Miller wrote: “The Society for Human Resource Management, an industry group, said it saw a spike in questions from members about sexual harassment in March — when cases at Uber, Fox News and military academies were in the news — and in August, when harassment surfaced again at Fox News, in Silicon Valley and elsewhere.”
However, there is a “but.” A big one.
“But elsewhere,” Miller wrote, “men have begun avoiding solo interactions with women altogether. In Austin, Texas, a city official was formally reprimanded last month for refusing to meet with female employees, after he ended regular mentoring lunches with one.”
If men in professional settings begin avoiding women as a standard measure, the results would be debilitating for women aspiring for greater career achievement. Women need men.
As Janice Min, former editor of “The Hollywood Reporter,” stated last week on “Reliable Sources” on CNN, “‘The Hollywood Reporter’ does this famous 100 most powerful women in Hollywood list, and even the most powerful women in that list still report to a man.”
A man who could help a woman further her career. It’s called networking.
Perhaps, Vice President Mike Pence was onto something when news spread that he went to extraordinary lengths to avoid the appearance of sexual impropriety. During the 2016 presidential campaign, Pence’s home newspaper wrote, “During his 12 years in Congress, Pence had rules to avoid any infidelity temptations, or even rumors of impropriety. Those included requiring that any aide who had to work late to assist him be male, never dining alone with a woman other than his wife, and not attending an event where alcohol is served unless (wife) Karen was there.”
When these reports initially circulated, remember how observers ridiculed and scoffed at Pence?
Well, Pence’s Rules of Engagement might be looked upon more favorably by men right now.
And there is Shannon Sharpe, pro football Hall of Famer and co-host of the sports talk show “Undisputed,” which airs daily on the Fox Sports 1 network. Months before the Weinstein revelations, Sharpe, on his show, openly discussed his policy to “refuse to ride the elevator with a single female.”

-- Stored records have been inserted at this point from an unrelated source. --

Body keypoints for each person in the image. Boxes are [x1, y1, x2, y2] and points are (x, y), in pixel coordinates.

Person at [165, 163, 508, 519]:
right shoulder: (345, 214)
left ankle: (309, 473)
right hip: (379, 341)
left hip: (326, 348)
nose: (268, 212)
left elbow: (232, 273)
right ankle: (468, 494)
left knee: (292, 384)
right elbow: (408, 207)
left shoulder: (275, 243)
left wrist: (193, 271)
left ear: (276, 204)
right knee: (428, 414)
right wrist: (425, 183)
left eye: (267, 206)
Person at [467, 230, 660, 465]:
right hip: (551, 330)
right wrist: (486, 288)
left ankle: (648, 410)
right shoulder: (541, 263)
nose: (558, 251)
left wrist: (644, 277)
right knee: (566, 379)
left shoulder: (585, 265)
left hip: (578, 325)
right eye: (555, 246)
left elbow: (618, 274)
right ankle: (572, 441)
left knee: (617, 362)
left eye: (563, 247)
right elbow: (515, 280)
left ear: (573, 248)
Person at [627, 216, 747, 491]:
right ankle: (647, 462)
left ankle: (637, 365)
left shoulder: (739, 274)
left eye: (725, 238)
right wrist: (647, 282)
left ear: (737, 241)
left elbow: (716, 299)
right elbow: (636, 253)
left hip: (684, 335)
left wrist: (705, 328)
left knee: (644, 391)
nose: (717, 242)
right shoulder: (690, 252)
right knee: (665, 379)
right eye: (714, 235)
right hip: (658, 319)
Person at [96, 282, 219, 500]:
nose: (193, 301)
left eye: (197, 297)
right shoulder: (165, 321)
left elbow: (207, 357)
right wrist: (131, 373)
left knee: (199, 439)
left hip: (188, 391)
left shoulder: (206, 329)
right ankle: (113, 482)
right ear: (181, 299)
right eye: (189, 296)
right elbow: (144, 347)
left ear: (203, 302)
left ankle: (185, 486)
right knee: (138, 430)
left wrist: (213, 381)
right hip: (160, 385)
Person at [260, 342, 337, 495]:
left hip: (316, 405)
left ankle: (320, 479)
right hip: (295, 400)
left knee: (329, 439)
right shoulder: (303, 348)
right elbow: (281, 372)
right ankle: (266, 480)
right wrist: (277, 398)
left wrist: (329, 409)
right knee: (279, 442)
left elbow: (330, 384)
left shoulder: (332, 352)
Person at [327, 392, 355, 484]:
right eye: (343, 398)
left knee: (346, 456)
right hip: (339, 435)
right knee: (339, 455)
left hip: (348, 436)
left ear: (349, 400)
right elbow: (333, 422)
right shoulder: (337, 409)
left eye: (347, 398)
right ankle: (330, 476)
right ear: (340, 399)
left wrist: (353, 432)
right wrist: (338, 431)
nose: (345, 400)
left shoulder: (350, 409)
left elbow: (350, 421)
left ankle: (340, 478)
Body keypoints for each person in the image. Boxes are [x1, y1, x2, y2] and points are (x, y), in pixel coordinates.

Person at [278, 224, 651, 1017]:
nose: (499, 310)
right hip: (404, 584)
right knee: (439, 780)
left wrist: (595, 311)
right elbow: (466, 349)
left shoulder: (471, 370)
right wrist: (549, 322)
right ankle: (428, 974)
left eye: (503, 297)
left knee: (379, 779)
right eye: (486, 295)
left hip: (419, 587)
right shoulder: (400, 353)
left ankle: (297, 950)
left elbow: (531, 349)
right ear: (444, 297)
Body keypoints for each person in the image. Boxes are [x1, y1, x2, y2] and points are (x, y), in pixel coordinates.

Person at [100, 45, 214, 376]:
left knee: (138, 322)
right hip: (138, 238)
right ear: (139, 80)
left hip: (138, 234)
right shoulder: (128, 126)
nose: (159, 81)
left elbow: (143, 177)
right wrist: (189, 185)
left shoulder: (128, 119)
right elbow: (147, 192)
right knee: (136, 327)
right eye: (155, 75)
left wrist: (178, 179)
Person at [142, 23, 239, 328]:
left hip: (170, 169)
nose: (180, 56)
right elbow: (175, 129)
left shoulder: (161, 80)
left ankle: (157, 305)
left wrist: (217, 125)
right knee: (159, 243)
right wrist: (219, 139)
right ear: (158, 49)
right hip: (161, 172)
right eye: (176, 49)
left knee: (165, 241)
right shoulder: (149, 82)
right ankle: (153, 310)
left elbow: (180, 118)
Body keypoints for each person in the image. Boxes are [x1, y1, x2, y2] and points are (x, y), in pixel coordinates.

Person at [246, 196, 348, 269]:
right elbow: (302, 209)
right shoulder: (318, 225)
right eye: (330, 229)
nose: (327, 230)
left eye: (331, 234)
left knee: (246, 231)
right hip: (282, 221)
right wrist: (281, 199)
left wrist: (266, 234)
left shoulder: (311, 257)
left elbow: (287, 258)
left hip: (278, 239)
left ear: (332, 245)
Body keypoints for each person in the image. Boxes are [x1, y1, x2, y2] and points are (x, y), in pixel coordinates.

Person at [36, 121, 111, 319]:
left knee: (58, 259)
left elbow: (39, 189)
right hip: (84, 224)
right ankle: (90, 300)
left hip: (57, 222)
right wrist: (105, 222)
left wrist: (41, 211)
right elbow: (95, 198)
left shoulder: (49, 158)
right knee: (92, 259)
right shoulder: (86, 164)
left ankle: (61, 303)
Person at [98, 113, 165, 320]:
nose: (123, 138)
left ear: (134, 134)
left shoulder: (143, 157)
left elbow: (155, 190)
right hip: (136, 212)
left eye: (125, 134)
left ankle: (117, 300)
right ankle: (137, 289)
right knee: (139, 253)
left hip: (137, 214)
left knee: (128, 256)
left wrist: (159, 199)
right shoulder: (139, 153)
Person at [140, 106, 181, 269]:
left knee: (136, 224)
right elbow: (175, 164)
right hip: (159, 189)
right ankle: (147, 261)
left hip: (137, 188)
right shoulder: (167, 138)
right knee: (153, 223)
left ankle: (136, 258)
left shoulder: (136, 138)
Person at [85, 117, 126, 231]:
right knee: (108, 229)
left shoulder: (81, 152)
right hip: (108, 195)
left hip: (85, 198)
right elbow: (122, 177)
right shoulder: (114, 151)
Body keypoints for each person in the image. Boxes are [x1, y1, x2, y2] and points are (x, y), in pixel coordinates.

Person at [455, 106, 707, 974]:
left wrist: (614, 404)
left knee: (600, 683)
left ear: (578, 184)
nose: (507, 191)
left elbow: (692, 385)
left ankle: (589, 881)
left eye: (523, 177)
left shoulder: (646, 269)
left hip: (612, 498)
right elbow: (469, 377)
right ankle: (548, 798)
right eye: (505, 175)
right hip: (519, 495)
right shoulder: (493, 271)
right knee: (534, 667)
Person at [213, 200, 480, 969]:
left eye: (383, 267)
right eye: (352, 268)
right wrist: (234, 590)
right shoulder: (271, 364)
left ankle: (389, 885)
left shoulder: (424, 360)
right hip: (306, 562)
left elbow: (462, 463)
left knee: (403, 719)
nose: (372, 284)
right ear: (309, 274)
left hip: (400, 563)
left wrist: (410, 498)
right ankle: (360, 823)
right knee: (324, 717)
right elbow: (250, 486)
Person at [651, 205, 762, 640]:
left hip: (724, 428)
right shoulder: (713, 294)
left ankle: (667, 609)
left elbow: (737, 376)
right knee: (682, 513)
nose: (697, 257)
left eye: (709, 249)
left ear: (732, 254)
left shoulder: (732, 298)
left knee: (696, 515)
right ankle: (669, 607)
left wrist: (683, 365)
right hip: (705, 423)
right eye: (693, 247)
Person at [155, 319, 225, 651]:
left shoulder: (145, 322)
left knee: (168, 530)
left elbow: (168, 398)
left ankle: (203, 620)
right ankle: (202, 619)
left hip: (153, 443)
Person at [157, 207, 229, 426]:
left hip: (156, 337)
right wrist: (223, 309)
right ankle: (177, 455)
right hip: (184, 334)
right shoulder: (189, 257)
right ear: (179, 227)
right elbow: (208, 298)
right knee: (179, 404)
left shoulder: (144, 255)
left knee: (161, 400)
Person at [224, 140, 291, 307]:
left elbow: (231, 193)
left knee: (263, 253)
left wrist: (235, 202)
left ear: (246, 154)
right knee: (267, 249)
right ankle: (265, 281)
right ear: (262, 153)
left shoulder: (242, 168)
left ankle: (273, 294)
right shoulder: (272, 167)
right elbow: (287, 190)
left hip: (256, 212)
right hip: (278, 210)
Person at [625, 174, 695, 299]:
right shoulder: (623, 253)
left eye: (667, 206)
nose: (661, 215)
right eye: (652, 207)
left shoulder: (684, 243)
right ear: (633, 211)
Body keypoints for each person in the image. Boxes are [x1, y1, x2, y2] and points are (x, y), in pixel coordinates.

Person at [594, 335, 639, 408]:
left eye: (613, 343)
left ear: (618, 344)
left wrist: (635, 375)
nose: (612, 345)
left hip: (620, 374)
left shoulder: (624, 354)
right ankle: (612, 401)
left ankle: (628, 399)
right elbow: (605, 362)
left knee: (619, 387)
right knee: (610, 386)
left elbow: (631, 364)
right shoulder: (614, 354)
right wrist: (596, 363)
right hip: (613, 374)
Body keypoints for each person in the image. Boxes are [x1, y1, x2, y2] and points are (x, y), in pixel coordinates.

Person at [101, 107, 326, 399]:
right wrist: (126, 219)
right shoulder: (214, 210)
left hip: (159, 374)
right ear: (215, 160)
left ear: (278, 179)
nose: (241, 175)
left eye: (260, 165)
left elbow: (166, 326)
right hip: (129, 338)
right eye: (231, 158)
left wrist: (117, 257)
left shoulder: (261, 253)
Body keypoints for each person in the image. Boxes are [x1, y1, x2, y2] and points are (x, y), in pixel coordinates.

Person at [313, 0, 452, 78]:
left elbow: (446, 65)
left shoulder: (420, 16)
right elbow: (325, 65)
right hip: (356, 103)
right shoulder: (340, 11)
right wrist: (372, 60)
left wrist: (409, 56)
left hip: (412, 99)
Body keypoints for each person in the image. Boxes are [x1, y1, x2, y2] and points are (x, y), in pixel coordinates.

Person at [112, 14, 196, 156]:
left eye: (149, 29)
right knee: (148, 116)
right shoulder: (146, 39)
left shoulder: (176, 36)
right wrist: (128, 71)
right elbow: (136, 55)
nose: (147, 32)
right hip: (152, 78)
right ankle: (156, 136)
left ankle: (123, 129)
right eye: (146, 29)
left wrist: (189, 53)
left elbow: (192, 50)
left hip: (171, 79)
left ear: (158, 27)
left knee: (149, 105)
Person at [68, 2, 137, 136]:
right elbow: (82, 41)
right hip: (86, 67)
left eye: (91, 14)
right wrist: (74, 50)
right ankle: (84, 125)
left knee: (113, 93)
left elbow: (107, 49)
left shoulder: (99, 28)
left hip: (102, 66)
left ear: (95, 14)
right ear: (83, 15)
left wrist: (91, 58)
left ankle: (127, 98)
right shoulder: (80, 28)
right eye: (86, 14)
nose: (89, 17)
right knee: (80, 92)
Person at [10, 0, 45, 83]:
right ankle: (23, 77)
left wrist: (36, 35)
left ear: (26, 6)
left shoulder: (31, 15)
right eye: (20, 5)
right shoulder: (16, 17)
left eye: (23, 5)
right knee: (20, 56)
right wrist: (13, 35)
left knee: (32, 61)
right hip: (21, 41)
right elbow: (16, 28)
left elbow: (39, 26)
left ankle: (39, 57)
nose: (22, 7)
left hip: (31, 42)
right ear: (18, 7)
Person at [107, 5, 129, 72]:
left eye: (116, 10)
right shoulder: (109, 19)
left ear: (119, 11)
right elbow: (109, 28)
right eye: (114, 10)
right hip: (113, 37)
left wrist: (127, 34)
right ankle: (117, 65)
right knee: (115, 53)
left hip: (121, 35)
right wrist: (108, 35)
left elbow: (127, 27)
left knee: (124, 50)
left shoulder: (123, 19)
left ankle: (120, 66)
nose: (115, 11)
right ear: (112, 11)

Suppose you are a black guy aiming to withdraw money from an ATM machine after normal banking hours. And suppose you see a white female inside using the ATM. And what if she is alone? At night.
What do you do?
Remember the Tulsa Riots, Memorial Day 1921. That’s when false sexual reports resulted in deadly mayhem. Some of the details are sketchy, but, according to the Oklahoma Historical Society, it is clear the matter involved a black male shoeshine worker and a white female elevator operator.
The black male either accidentally stepped on her toe while entering an elevator, or tripped over her foot or the elevator threshold, or engaged in a lovers’ quarrel (it’s been suggested they were acquainted). In any regard, the white female screamed; the black male fled the building. Assumptions turned into rape allegations.
After the black male’s arrest, several armed black men surrounded the courthouse ostensibly to protect him. Then, as many as 2,000 white vigilantes took up firearms. When the maelstrom ended, 1,200 black homes, businesses and churches had been torched in Tulsa’s Greenwood section, known as “the Black Wall Street.”
As many as 300 people were killed, with most of them black, in one of the deadliest race riots in U.S. history.
With that, if men are increasingly jittery about being alone with women in work settings, perhaps there are valid reasons for their fears.